--- Auszug ---
Die Handwerker stellen in diesem Ordnungsgefüge deshalb die unterste soziale wie politische Statusgruppe dar, weil sie keine eigenständige Erwerbstätigkeit ausführen, sondern auf die Produktionszufuhr anderer Gruppen originär angewiesen sind. Mit diesem Modell folgt Bodin dem griechischen Arbeitsbegriff, indem er Arbeit als eine originäre Tätigkeit auffasst, für die man auch eine spezifische Wesensgrundlage haben muss. Wie Platon schließt er hierbei „Maler Bildhauer […], Flötenspieler, Schauspieler, Tänzer […]“ etc. aus oder möchte sie auf die absolut unterste Stufe degradiert sehen (ebd.: 567). Geradezu klassisch männlichkeitsorientiert formuliert er dann im Sinne des Patriarchats all das, was bis weit in die Moderne hinein politische Praxis bleibt (ebd.: 570): „Was die Frauen anbelangt, so sei nur das eine gesagt: Ich bin der Meinung, sie sollten von allen Magistratsämtern, Befehlsfunktionen, Richterstellen und öffentlichen Ratsversammlungen so weit wie möglich ferngehalten werden, damit sie sich mit Hingabe ihren Aufgaben als Gattinnen und Hausfrauen widmen.“

Hier schließt sich der organologische Kreis. Es wäre jedoch müßig, den französischen Rechtsgelehrten des 16. Jahrhunderts wegen der frauendiskriminierenden Aussagen für patriarchalisch borniert zu halten, denn auch Klassiker der politischen Theorie der Moderne wie etwa Karl Marx haben ähnliche Reflexionen an den Tag gelegt.

--- Zu prüfende Einträge ---
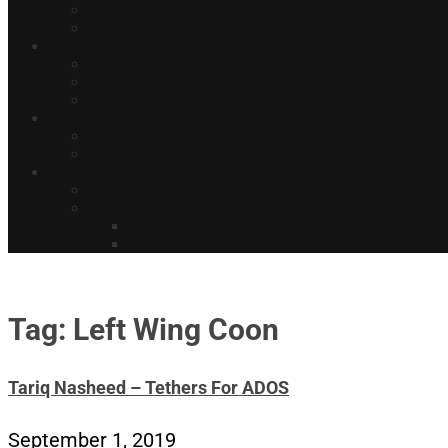
Tag: Left Wing Coon
Tariq Nasheed – Tethers For ADOS
September 1, 2019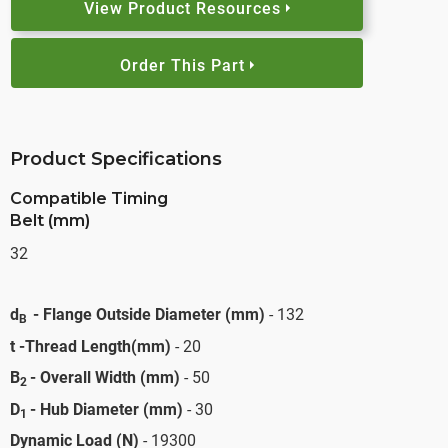
View Product Resources
Order This Part
Product Specifications
Compatible Timing
Belt (mm)
32
d
- Flange Outside Diameter (mm)
- 132
B
t -Thread Length(mm)
- 20
B
- Overall Width (mm)
- 50
2
D
- Hub Diameter (mm)
- 30
1
Dynamic Load (N)
- 19300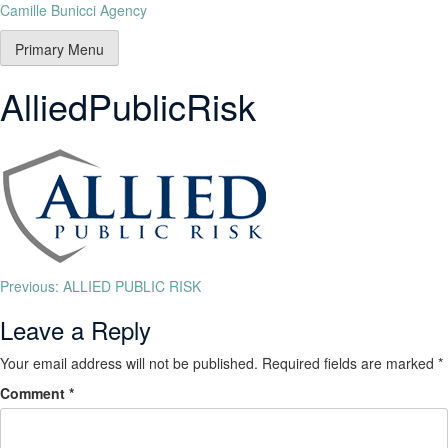
Camille Bunicci Agency
Primary Menu
AlliedPublicRisk
Previous:
ALLIED PUBLIC RISK
Leave a Reply
Your email address will not be published.
Required fields are marked
*
Comment
*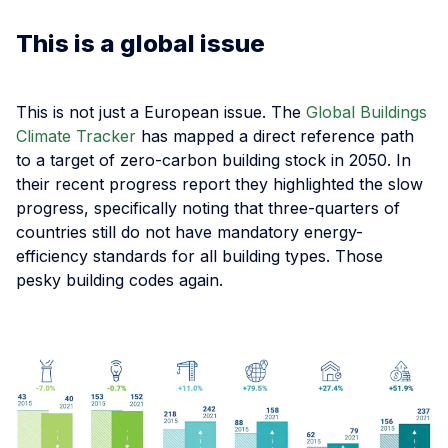
This is a global issue
This is not just a European issue. The
Global Buildings
Climate Tracker
has mapped a direct reference path
to a target of zero-carbon building stock in 2050. In
their recent progress report they highlighted the slow
progress, specifically noting that three-quarters of
countries still do not have mandatory energy-
efficiency standards for all building types. Those
pesky building codes again.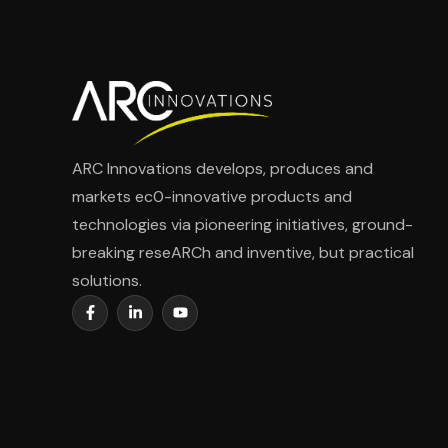
ARC Innovations develops, produces and
markets ec0-innovative products and
technologies via pioneering initiatives, ground-
breaking reseARCh and inventive, but practical
solutions.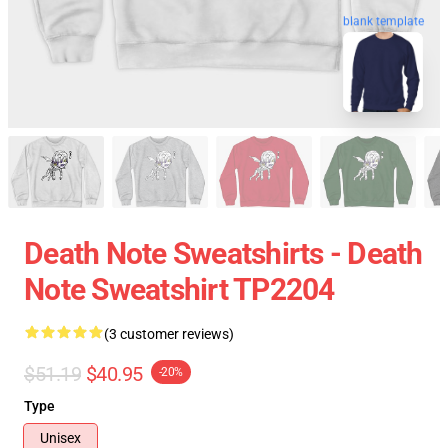
blank template
Death Note Sweatshirts - Death
Note Sweatshirt TP2204
(3 customer reviews)
$51.19
$40.95
-20%
Type
Unisex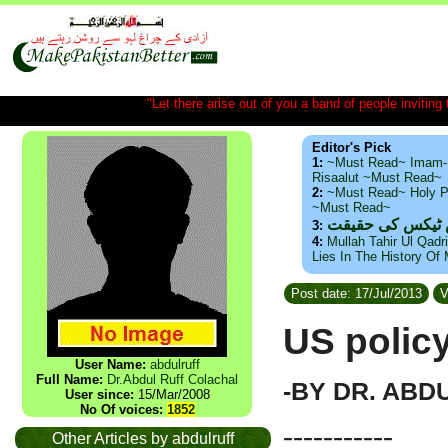
"Let there arise out of you a band of people inviting t
Editor's Pick
1:
~Must Read~ Imam-
Risaalut ~Must Read~
2:
~Must Read~ Holy P
~Must Read~
ذید حامد ۔ براس
3:
4:
Mullah Tahir Ul Qadr
Lies In The History Of
Post date: 17/Jul/2013
V
US polic
User Name:
abdulruff
Full Name:
Dr.Abdul Ruff Colachal
-BY DR. ABD
User since:
15/Mar/2008
No Of voices:
1852
-----------
Other Articles by abdulruff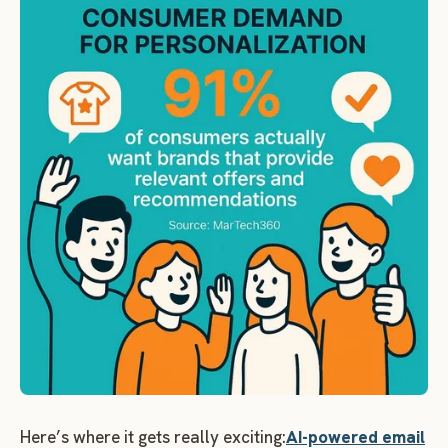
Here’s where it gets really exciting:
AI-powered email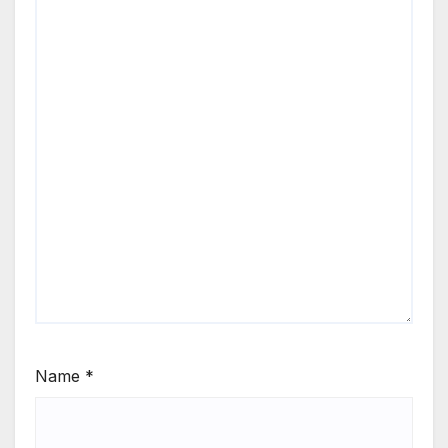
Name
*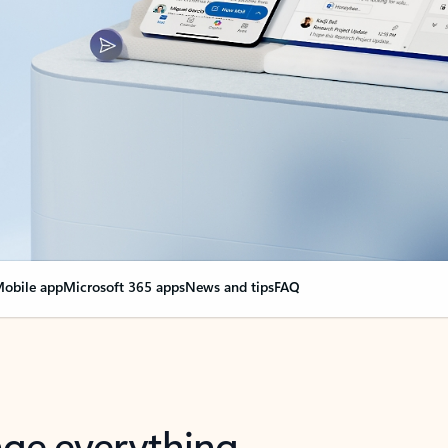
obile app
Microsoft 365 apps
News and tips
FAQ
nge everything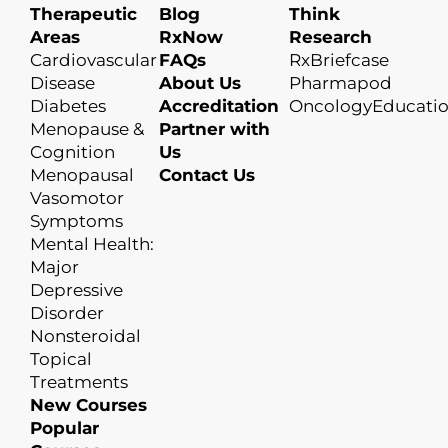
Therapeutic
Blog
Think
Areas
RxNow
Research
Cardiovascular
FAQs
RxBriefcase
Disease
About Us
Pharmapod
Diabetes
Accreditation
OncologyEducati
Menopause &
Partner with
Cognition
Us
Menopausal
Contact Us
Vasomotor
Symptoms
Mental Health:
Major
Depressive
Disorder
Nonsteroidal
Topical
Treatments
New Courses
Popular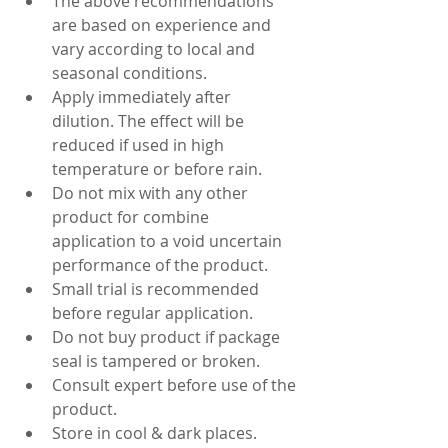
The above recommendations 
are based on experience and 
vary according to local and 
seasonal conditions.
Apply immediately after 
dilution. The effect will be 
reduced if used in high 
temperature or before rain.
Do not mix with any other 
product for combine 
application to a void uncertain 
performance of the product.
Small trial is recommended 
before regular application.
Do not buy product if package 
seal is tampered or broken.
Consult expert before use of the 
product.
Store in cool & dark places.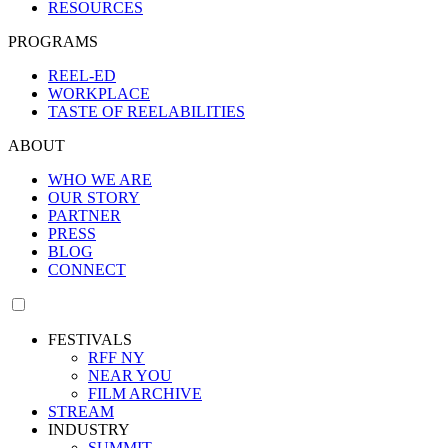
RESOURCES
PROGRAMS
REEL-ED
WORKPLACE
TASTE OF REELABILITIES
ABOUT
WHO WE ARE
OUR STORY
PARTNER
PRESS
BLOG
CONNECT
FESTIVALS
RFF NY
NEAR YOU
FILM ARCHIVE
STREAM
INDUSTRY
SUMMIT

--- Aufgabe ---
Führen Sie den Auszug über Bodins Gesellschaftsordnung im Anschluss an seinen letzten Satz fort. Die Einträge sind eigenständiges Material und gehören nicht zum Auszug.

--- Antwort ---
Bodin führt zweifellos den Grundgedanken der Politica Christiana sehr systematisch auf ein neues Feld. Die ursprüngliche, theologisch besetzte Souveränitätsthematik wird nunmehr für den Bereich des Politischen nutzbar gemacht – und zwar sowohl in Bezug auf die Person des Monarchen als auch seiner Funktion als staatlicher Träger überhaupt. Damit geht Bodin den konsequenten Weg einer stringenten Formalisierung der Rechte und Kompetenzen zugunsten der Alleinherrschaft, dies auch und gerade gegenüber der Kirche. Diese Bestimmung hat Schule gemacht, wenn auch mit ungeahnten Folgen.